The Best Way To Mitigate Risk In Your Trades

Many of my readers know that I’m always thinking about risk.

Chalk it up to my background in the military if you like. But regardless, it’s always at the front of my mind.

That’s why, with each trade, I recommend entering within a specified range. I probably get more questions about the range than any other topic.

The range is important to limit risk.

You see, price is an indicator of risk. I’ll explain this with a hypothetical example.

What Price Tells Us About Risk

Let’s consider two companies, each earning $1 a share. Company A pays a dividend of $0.30 a share and has paid that dividend for the past 30 years. Earnings are growing at 3% a year and the company has exceeded analysts’ estimates in each of the past 20 quarters.

Company B doesn’t pay a dividend. Earnings per share grew 150% in the past year, after years of losses. Management has delivered earnings that missed expectations in 10 of the past 12 quarters.

Company A is priced at $10 while Company B trades for $40.

We know Company B is a riskier investment. And as odd as might sound, the market is telling us that the higher priced stock is riskier.

To make it easier to understand we usually place the price in context. Company B’s price-to-earnings (P/E) ratio of 40 is higher than A’s P/E ratio of 10, so we know B is riskier.

This is what I mean when I say price is an indicator of risk. It must be combined with other information to evaluate the relative risk of a trade.

How To Apply This To Your Trading

I use models to determine the risk of all my recommendations.

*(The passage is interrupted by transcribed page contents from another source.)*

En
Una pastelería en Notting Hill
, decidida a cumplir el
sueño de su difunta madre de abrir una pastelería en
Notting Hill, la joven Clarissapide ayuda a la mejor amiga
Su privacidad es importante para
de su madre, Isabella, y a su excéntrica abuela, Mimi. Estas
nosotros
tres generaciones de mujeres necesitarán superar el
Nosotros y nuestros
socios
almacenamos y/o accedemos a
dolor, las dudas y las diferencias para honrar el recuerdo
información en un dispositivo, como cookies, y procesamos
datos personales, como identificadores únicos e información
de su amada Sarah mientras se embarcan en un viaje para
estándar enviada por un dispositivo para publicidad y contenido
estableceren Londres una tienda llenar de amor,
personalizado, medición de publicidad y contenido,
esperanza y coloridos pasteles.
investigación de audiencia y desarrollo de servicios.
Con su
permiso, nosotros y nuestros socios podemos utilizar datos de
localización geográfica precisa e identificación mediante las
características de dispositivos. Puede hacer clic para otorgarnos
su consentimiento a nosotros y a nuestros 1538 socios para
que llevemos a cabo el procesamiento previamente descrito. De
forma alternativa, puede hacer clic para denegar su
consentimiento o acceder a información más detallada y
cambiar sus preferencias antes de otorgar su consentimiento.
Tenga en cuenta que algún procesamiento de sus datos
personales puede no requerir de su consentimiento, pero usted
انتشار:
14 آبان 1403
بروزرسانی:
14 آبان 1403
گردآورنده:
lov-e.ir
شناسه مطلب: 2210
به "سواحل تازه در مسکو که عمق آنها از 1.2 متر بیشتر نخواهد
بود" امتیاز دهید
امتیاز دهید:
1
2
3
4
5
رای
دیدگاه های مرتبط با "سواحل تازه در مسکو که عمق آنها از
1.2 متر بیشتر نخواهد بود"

I require a relatively high probability of success before I recommend any trade. The recommended range is based on this factor.

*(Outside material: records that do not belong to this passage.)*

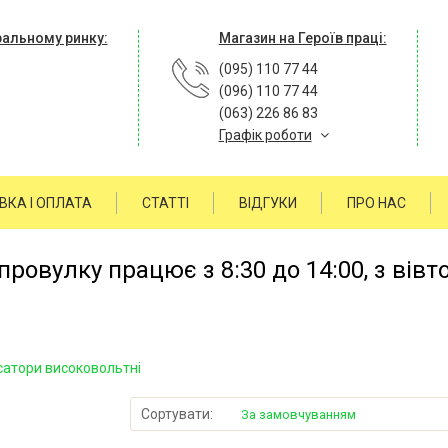
ральному ринку:
Магазин на Героїв праці:
(095) 110 77 44
(096) 110 77 44
(063) 226 86 83
Графік роботи
ВКА І ОПЛАТА
СТАТТІ
ВІДГУКИ
ПРО НАС
ровулку працює з 8:30 до 14:00, з вівт
атори високовольтні
Сортувати:
За замовчуванням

If we enter a trade below the lower limit of the range, then we aren’t being paid enough to accept risk. Entering above the upper limit of the range means there is more risk.

Here’s what that means… It may seem like an option trading above my recommended range is more attractive because it provides more income, but that option is actually riskier at the higher price than it is within the recommended range.

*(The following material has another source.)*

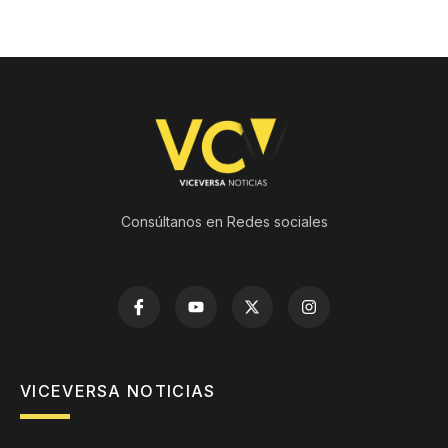
Consúltanos en Redes sociales
VICEVERSA NOTICIAS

This doesn’t mean you shouldn’t trade outside the range. If you are aggressive, opportunities might be appealing above the range. Conservative income investors might want to always trade below the range.

Often, the price will move above the range because of market conditions. I evaluate the risk of all positions daily. If risk rises too much, I will recommend closing a trade. That is rare. Usually risk rises to a level that is acceptable.

In notional terms, I recommend trades only if the risk of a large loss is less than 10%. I will not recommend closing the position just because the risk rises to 20% but I also will not recommend buying at that price.

How I’m Trading Right Now

These are all factors that went into my recent recommendation of a trade in Walmart Inc. (NYSE: WMT).

If you take a look at the chart below, you’ll see that the stock is breaking out of consolidation and is likely to continue moving higher.

Risks are low because the option we traded is attractively priced. And the stock is unlikely to decline much even if the broad market sells off. That’s because the company has already demonstrated that it can continue operations under pandemic conditions.

I’ll save the specifics on the trade we made for my premium readers. But just know that if you’re not already thinking about risk in dynamic terms like this, then you could be in for a lot of unnecessary pain in your trades.